Publication Bias
The File Drawer Problem
The File Drawer Problem
“For every significant study published, there are 10 failed studies sitting in a file drawer.” – Rosenthal (1979)
If we only meta-analyze published studies (which tend to be significant), we overestimate the true effect size.
1. Visualizing Bias: The Funnel Plot
A Funnel Plot displays Effect Size (X-axis) vs. Precision (Y-axis).
- Symmetry: Indicates no bias (small studies scatter randomly L/R).
- Asymmetry (Missing Corner): Indicates bias (small, non-significant studies are missing).
Interactive Funnel Plot
We will simulate a “Biased” literature where small, non-significant studies were “censored” (never published).
2. Statistical Tests: Egger’s Regression
We can formally test for asymmetry using a regression.
\[ EffectSize = \beta_0 + \beta_1(StandardError) \]
If \(\beta_1\) is significant, small studies have different effects than large ones -> Bias.
3. The Solution: Trim-and-Fill
“The trim and fill method estimates the number of missing null studies from meta-analysis.”

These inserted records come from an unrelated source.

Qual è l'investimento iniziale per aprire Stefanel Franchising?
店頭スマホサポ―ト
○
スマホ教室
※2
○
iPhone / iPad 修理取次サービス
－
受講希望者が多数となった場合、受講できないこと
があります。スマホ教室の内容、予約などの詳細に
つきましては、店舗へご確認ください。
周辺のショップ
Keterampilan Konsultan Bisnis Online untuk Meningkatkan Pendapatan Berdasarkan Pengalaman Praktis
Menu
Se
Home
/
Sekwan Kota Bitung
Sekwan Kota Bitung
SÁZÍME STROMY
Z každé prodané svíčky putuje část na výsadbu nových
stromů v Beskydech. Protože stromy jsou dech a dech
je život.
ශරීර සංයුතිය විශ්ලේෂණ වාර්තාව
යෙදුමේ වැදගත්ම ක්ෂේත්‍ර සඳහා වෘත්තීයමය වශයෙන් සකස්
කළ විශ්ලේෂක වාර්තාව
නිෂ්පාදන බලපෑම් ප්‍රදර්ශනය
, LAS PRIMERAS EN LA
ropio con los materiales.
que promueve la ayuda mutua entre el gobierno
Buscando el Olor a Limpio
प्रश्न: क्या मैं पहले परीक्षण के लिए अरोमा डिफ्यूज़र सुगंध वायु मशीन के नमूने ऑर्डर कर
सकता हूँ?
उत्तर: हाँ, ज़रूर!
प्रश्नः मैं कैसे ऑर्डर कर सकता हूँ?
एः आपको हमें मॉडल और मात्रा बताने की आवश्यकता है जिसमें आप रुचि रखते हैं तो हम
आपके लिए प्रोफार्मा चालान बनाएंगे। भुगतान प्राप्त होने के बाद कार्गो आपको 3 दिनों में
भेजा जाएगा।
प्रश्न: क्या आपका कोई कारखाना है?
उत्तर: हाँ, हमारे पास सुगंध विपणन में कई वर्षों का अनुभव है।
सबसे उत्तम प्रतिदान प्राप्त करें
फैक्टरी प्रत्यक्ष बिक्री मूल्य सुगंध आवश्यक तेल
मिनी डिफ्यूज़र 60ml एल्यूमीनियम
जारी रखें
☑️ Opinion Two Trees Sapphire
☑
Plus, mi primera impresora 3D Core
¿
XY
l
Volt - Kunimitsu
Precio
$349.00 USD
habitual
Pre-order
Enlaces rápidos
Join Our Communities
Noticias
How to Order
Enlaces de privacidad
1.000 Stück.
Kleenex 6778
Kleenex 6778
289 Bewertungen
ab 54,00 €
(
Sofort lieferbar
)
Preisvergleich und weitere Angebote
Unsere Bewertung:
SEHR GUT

- Logic: It iteratively removes (trims) the most extreme small studies from the positive side of the funnel plot, re-estimates the effect size, and then adds back (fills) the original studies plus their mirror images on the negative side.
- Result: A symmetric funnel plot and an adjusted (often lower) Effect Size estimate.
4. Fail Safe N
Also called the File Drawer Analysis (Rosenthal, 1979).
Definition: “The number of null studies that have to be added for the overall effect to be reduced to Non-Significant.”
- Interpretation: If Fail Safe N is large (e.g., > 100), the results are robust. If small (e.g., < 10), the results are fragile.